La décision de sortie du Maroc du processus de surveillance renforcée, connu par « liste grise », vient couronner les efforts et actions proactives du Royaume du Maroc, en application des Hautes directives royales, lesquels ont porté sur une batterie de mesures législatives, organisationnelles, de sensibilisation et de contrôle, mises en œuvre par les différentes autorités et institutions nationales concernées, sous la coordination de l’Autorité nationale du renseignement financier, en partenariat avec les personnes morales soumises au droit public ou privé. La sortie du Maroc de la liste grise impactera positivement les notations souveraines et les notations des banques locales, tout comme elle renforcera l’image du Maroc et son positionnement lors des négociations avec les institutions financières internationales, ainsi que la confiance des investisseurs étrangers dans l’économie nationale. Les membres du CESE ont donc fait le point avec le président de l’Autorité nationale du renseignement financier sur la situation et l’évolution des mécanismes de lutte au Maroc.

Bilan
Par ailleurs, au cours de cette session, le projet de rapport annuel du Conseil économique, social et environnemental au titre de l’année 2022 a été adopté. Ce rapport comprend, conformément à la loi organique du Conseil, une analyse de la situation économique, sociale et environnementale de notre pays ainsi qu’un rapport d’activités du Conseil au cours de l’année considérée. Il faut préciser dans ce sens que le Conseil économique, social et environnemental est une institution constitutionnelle indépendante. Mis en place par Sa Majesté le Roi le 21 février 2011, il assure des missions consultatives auprès du gouvernement et des deux Chambres du Parlement. Dans l’exercice de ses attributions, le CESE donne son avis sur les grandes orientations de développement, les politiques publiques d’ordre économique, social et en matière de développement durable et de régionalisation avancée.

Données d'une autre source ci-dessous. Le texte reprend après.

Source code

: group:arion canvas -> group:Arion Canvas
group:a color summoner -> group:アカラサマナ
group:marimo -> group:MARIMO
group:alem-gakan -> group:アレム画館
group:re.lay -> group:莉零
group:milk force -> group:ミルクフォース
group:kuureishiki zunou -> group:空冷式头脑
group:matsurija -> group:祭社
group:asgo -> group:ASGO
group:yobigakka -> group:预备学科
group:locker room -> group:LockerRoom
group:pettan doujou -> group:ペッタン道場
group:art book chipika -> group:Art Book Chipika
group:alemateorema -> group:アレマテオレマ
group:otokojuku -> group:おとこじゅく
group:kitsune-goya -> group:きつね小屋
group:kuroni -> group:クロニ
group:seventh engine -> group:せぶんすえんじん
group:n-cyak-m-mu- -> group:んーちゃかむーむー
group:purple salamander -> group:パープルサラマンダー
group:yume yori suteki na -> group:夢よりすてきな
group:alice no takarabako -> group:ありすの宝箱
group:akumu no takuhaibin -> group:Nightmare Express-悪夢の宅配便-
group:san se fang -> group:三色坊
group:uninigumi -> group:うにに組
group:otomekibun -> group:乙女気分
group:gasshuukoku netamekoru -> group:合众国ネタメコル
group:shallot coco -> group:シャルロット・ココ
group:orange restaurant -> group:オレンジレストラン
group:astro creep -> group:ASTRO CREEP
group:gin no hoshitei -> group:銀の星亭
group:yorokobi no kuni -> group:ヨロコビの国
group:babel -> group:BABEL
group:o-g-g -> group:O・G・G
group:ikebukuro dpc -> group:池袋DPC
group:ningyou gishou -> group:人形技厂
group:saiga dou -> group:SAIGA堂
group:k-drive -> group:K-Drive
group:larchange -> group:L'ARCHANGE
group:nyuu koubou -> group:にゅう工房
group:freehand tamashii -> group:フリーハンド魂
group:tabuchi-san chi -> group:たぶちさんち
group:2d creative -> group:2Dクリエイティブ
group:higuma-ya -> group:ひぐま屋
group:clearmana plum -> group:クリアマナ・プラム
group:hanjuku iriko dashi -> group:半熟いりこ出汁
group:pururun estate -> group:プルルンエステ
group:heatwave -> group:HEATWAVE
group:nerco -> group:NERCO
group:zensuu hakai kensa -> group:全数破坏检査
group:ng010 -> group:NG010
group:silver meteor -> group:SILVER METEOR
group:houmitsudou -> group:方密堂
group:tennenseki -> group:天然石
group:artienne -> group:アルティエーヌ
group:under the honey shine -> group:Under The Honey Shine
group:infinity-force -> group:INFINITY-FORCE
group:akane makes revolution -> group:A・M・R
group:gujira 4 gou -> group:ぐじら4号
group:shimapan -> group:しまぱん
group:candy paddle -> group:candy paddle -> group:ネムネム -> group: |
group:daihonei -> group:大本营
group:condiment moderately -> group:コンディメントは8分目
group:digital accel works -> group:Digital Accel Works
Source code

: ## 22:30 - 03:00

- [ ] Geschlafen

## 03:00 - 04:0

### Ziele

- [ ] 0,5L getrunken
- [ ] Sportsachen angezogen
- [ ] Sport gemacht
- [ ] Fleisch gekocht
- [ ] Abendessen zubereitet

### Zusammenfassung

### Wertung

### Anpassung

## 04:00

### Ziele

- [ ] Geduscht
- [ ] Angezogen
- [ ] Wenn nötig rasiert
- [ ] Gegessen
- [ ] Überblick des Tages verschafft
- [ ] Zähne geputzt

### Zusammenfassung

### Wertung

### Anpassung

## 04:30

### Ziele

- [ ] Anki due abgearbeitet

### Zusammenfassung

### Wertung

La pertinence de ses avis, études et propositions est liée à l’expertise mobilisée, à la capacité d’écoute et de mise en convergence de différentes composantes de la société et forces vives du pays. Pour assurer ses missions, le CESE s’appuie sur une approche participative fondée sur l’écoute, le débat ainsi que sur la convergence des points de vue des différentes composantes de la société et forces vives du pays.
Le Conseil s’appuie également sur une approche globale, privilégie les thèmes transversaux et encourage l’audace et la créativité dans la production de ses avis et propositions. Sa composition plurielle place le C onseil en tant qu’acteur privilégié en matière de participation de l’ensemble des forces vives du pays à l’élaboration et au rehaussement des politiques publiques.
Le Conseil participe à mettre le dialogue au service de la prise de décision sans oublier le renforcement des pratiques de démocratie participative nécessaires pour la poursuite des grandes réformes dans notre pays ainsi que la convergence des points de vue des partenaires économiques et sociaux et de la société civile organisée dans la perspective de mettre en place une charte sociale inclusive profitant à l’ensemble des citoyennes et citoyens.